Tell me how many lines in the entries below contain the word "Milhão"; reply with the number and nothing else.

ENTRIES PROVIDED below:

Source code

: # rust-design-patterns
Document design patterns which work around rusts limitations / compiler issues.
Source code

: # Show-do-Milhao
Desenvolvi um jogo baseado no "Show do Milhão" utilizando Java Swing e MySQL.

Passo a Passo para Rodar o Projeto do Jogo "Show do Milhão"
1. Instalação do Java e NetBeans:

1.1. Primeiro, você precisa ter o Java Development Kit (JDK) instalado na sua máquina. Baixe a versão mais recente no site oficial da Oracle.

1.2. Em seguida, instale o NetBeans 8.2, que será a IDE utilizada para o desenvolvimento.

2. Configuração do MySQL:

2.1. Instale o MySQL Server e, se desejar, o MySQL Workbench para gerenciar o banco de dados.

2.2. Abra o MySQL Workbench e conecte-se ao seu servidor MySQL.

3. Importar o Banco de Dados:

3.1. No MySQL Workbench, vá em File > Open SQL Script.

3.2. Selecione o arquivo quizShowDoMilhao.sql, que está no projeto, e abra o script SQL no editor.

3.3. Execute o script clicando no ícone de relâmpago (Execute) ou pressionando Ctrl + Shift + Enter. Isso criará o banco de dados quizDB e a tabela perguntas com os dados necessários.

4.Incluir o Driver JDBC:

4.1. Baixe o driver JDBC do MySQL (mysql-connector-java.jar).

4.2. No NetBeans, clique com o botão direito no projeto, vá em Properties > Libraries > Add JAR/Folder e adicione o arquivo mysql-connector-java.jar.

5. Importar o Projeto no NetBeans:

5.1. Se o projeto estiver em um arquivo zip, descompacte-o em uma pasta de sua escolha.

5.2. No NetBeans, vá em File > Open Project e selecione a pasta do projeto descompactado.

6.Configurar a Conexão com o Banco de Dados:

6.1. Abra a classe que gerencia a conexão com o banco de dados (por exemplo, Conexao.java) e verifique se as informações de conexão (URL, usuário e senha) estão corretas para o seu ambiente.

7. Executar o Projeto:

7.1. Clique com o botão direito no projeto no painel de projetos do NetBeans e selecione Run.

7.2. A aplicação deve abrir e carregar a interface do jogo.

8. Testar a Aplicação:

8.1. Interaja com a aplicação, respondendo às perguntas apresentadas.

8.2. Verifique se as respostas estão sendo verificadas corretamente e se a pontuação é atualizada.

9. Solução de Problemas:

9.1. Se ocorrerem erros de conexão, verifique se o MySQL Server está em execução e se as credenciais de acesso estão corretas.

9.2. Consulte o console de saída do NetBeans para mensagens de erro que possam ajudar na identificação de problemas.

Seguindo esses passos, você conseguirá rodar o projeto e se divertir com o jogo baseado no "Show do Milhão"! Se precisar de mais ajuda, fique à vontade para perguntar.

End of ENTRIES PROVIDED.

WRITTEN ANSWER: 3